Wat de gelijkenis aangaat, voor zooveel wij ons de trekken der doorluchtige vorstin herinneren, vinden wij dat de moeder van aartshertogin Stephanie er wat jong uitziet, en den schijn heeft een meisje van vijf en-twintig jaar te zijn, met wit gepoeierd haar.
Zijn tweede tafereel, in eene andere zaal geplaatst, voor opschrift dragende, Wreede liefde, is onder menig oogpunt beter en behelst zekere hoedanigheden.
De Heide des Zomers, door Floris Crabeels, van Antwerpen, is een zeer verdienstelijk doek, heel waar en juist van toon, doch wat droog van schildering. Zijn tweede tafereel, het Nederige in de Natuur, bevalt ons beter.
Het Verhoor ten tijde der Fransche Republiek, door Julius Girardet, van Parijs, is een lief paneel, dat eene dier terugstootende tooneelen weergeeft, die, nu honderd jaar geleden, dagelijks honderden malen werden vernieuwd.

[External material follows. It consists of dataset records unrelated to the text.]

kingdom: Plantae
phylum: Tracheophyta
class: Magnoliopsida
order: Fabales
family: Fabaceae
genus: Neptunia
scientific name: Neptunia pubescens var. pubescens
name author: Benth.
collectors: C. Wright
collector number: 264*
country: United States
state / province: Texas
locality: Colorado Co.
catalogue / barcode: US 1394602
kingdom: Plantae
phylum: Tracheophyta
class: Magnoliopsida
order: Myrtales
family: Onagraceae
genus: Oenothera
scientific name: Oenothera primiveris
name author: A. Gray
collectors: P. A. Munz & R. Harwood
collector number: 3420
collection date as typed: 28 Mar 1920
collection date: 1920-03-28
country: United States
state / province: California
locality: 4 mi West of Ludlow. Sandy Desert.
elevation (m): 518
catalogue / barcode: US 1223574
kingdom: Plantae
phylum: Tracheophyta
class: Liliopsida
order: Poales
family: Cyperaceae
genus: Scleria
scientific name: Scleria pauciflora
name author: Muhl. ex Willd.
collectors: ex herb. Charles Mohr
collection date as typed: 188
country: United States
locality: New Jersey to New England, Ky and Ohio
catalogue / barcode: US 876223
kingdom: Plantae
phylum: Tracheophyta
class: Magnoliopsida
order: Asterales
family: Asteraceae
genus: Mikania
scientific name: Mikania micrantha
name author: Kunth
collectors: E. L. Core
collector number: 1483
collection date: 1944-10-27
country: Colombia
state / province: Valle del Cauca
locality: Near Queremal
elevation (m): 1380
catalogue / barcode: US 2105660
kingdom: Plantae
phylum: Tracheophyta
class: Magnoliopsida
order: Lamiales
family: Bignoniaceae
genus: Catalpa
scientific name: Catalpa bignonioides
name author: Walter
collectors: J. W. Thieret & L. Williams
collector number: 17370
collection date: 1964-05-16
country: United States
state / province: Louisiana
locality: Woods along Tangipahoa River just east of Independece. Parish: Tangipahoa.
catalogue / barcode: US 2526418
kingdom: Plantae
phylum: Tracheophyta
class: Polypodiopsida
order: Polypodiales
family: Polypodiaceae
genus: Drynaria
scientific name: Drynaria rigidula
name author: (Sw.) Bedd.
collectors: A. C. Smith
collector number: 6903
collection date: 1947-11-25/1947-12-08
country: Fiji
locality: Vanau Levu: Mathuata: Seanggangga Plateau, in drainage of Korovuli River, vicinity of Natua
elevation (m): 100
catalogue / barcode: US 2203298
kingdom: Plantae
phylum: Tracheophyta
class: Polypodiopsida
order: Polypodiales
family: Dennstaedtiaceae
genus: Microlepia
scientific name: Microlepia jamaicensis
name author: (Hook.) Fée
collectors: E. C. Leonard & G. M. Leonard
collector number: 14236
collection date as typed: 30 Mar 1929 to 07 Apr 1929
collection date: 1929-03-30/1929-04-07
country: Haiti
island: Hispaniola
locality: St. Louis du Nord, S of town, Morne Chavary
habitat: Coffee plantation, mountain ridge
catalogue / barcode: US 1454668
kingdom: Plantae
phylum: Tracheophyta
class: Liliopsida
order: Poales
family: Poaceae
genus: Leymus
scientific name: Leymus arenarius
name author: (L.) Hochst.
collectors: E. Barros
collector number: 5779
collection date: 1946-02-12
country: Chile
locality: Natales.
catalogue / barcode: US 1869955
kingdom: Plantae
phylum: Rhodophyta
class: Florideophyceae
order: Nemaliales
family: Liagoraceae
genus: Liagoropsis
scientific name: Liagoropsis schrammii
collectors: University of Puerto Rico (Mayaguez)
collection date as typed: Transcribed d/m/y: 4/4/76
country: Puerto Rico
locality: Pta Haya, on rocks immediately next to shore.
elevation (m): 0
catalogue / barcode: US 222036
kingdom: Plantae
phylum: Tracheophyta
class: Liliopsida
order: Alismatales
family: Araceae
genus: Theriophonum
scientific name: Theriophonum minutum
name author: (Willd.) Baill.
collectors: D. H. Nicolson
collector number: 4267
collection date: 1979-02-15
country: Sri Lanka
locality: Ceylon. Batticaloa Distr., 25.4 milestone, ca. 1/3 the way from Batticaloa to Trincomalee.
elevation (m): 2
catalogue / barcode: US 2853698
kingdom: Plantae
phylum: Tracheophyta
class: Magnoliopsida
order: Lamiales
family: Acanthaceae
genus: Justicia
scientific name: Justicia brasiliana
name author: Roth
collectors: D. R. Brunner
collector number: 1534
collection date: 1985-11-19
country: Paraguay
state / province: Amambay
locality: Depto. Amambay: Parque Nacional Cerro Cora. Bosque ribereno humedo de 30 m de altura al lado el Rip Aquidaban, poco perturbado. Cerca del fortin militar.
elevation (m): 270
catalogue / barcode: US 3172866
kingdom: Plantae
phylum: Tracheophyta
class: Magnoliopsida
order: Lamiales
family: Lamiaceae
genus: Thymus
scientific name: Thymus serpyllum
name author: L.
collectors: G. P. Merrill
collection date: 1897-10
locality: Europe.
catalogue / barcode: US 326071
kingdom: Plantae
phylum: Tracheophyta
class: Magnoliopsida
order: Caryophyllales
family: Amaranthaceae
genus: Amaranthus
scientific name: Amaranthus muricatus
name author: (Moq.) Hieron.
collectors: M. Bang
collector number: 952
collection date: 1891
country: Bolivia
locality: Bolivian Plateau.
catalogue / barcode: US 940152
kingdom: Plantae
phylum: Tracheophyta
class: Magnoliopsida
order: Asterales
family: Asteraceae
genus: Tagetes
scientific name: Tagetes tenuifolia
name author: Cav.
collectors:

Een meisje, waarschijnlijk van het een of ander groot misdrijf beticht, (wie geen sans-culot was, moest onvermijdelijk een schelm wezen) staat recht voor eenen kommissaris der Fransche Republiek, terwijl een drietal republiekaansche wachten, den ingang der gewelfde plaats, in gerechtszaal herschapen, bewaken.
De groepeering der figuurtjes is allergelukkigst, de verlichting mag behendig heeten, de teekening laat niets te wenschen over, en de koloriet ervan is
| |
| |
kloek. Alleen zij dit opgemerkt, dat het tafereel van bij moet gezien worden; op eenigen afstand verliest men de waarde der détails en gansch het doek krijgt door zijne wat al te scherp afgeteekende en te hevige schaduwen een zwart uitzicht.
Wat verschil, onder dit oogpunt, met den Jichtige Oudheidskenner, van Karel Mertens, van Antwerpen. Hier is alles, als teekening, ook wel verzorgd, tot in zijne kleinste bijhoorigheden, de kleur is wel eenigszins doodsch of eentonig, gelijk men het noemen wil, maar de schildering is helder. Alleen, wij herhalen het, is alles wat te eentonig en als gelijke stof behandeld.
Wie liefhebber is van iets aardigs, dat op eenen afstand van tien of twaalf meters, nog al effekt maakt, en tamelijk goed den eersten natuurindruk weergeeft, zal zich kunnen verlustigen in het aanstaren der schilderij van André Zorn, van Parijs, in de open lucht getiteld.
Drie vrouwen zijn op 't punt zich te baden, terwijl een derde tusschen lisch en rotsblokken hare kleederen uittrekt.
Wij herhalen het, van ver gezien, bezit deze schilderij, onder oogpunt van juiste weergave, van den eersten indruk en lokale kleur, ontegensprekelijk veel verdiensten, doch als men op eenen afstand van enkele meters het doek nadert, dan wordt alles onbepaald, ja zelfs vormloos; de door de zon beschenen bloote ruggen der vrouwen gelijken niet slecht aan koperen gepolijste platen en de baren, golfjes of rimpels van de zee, gelijk men het noemen wil, gelijken niet slecht aan strengen bleek, blond of wit haar.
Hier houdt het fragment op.